In triangle ABC which has acute angles Heights are cut across in point H.
A Straight line goes through point H and it crosses AC in point D and BC in point E. A second straight line goes through H and makes a right angle with DE and crosses AB in point F.
Prove that: DH/HE = AF/FB
Can someone help??
That problem statement is greek to me. Is that how they gave it to you? I'm sorry.
El que pega primero pega dos veces.
A sketch would really help ... was there any diagram with it?
I've made a diagram that suits but I can't figure it out
Yes this is exactlly the same diagram which they gave to me
Can someone help now please??
The diagram took a long time to load for me, so I have copied it here (click to enlarge)
OK, it LOOKS like DH/HE and AF/FB might be linked, but I can't figure out how to prove it yet.
One clue is that if the line DE runs ALONG one of the "height" lines, then you can see that the ratio of DH/HE is the same as AF/FB (second diagram)
Please If u could help me prove it I would be veary,veary happy it's veary important for me...
I have sat and looked at it for a while, but all I have come up with is what I mentioned.
If HE is parallel to HB (in fact runs along it), then HF is parallel to AD, and the ratios are exactly the same. (The two triangles ADB and FHB are similar triangles.)
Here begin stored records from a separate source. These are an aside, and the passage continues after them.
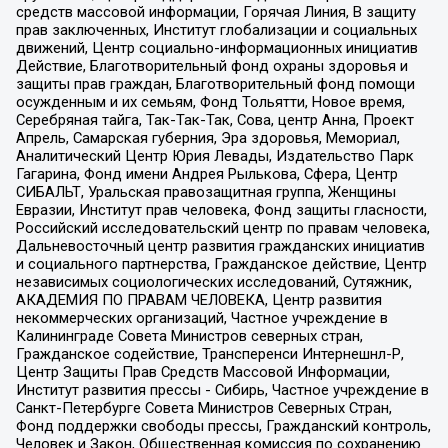
средств массовой информации, Горячая Линия, В защиту
прав заключенных, Институт глобализации и социальных
движений, Центр социально-информационных инициатив
Действие, Благотворительный фонд охраны здоровья и
защиты прав граждан, Благотворительный фонд помощи
осужденным и их семьям, Фонд Тольятти, Новое время,
Серебряная тайга, Так-Так-Так, Сова, центр Анна, Проект
Апрель, Самарская губерния, Эра здоровья, Мемориал,
Аналитический Центр Юрия Левады, Издательство Парк
Гагарина, Фонд имени Андрея Рылькова, Сфера, Центр
СИБАЛЬТ, Уральская правозащитная группа, Женщины
Евразии, Институт прав человека, Фонд защиты гласности,
Российский исследовательский центр по правам человека,
Дальневосточный центр развития гражданских инициатив
и социального партнерства, Гражданское действие, Центр
независимых социологических исследований, Сутяжник,
АКАДЕМИЯ ПО ПРАВАМ ЧЕЛОВЕКА, Центр развития
некоммерческих организаций, Частное учреждение в
Калининграде Совета Министров северных стран,
Гражданское содействие, Трансперенси Интернешнл-Р,
Центр Защиты Прав Средств Массовой Информации,
Институт развития прессы - Сибирь, Частное учреждение в
Санкт-Петербурге Совета Министров Северных Стран,
Фонд поддержки свободы прессы, Гражданский контроль,
Человек и Закон, Общественная комиссия по сохранению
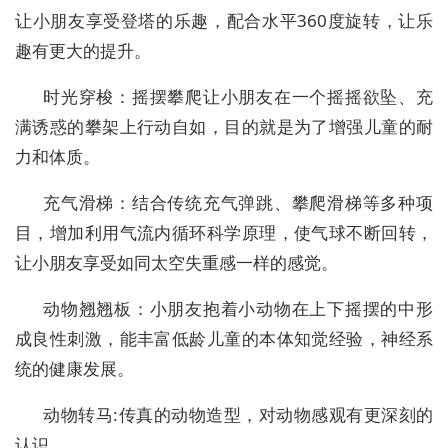
让小朋友享受登塔的乐趣，配合水平360度旋转，让乐
趣有更大的提升。
时光穿梭：摇摆攀爬让小朋友在一个摇摇欲坠、充
满诱惑的攀架上行动自如，目的就是为了增强儿童的耐
力和体质。
充气滑梯：结合传统充气弹跳、攀爬滑梯等多种项
目，增加利用气流内循环科学原理，使气球不断回转，
让小朋友享受如同太空失重感一样的感觉。
动物翘翘板：小朋友抱着小动物在上下摇摆的中形
成良性刺激，能丰富低龄儿童的本体知觉经验，神经系
统的健康发展。
动物转马:传真的动物造型，对动物感观有更深刻的
认识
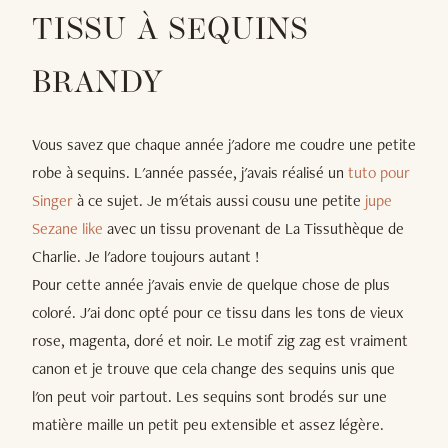
TISSU À SEQUINS
BRANDY
Vous savez que chaque année j'adore me coudre une petite
robe à sequins. L'année passée, j'avais réalisé un
tuto pour
Singer
à ce sujet. Je m'étais aussi cousu une petite
jupe
Sezane like
avec un tissu provenant de La Tissuthèque de
Charlie. Je l'adore toujours autant !
Pour cette année j'avais envie de quelque chose de plus
coloré. J'ai donc opté pour ce tissu dans les tons de vieux
rose, magenta, doré et noir. Le motif zig zag est vraiment
canon et je trouve que cela change des sequins unis que
l'on peut voir partout. Les sequins sont brodés sur une
matière maille un petit peu extensible et assez légère.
This would also be true if the DE line were aligned along the AH line.
I am hoping another member can take this further, because I have to leave right now, but I will come back later to see how this is going.
Still haven't solved it, but have some more ideas.
First Image: If DE is parallel to AB, then the ratio is easy to prove (AFB can be seen to be an enlargement of DHE)
Second Image: If we now rotate DE a little, can we then prove that the ratio stays the same? I hope so.
This is just a thought, but in the second picture, could we move point C to the right a little bit and make it look like the first picture again? If that can happen without changing the ratio of AD:DC, then it could be done no matter where D is and so it would sort of be a proof, albeit a very sloppy one.
Why did the vector cross the road?
It wanted to be normal.
I can't belive it's such a hard problem..IS there someone who can help??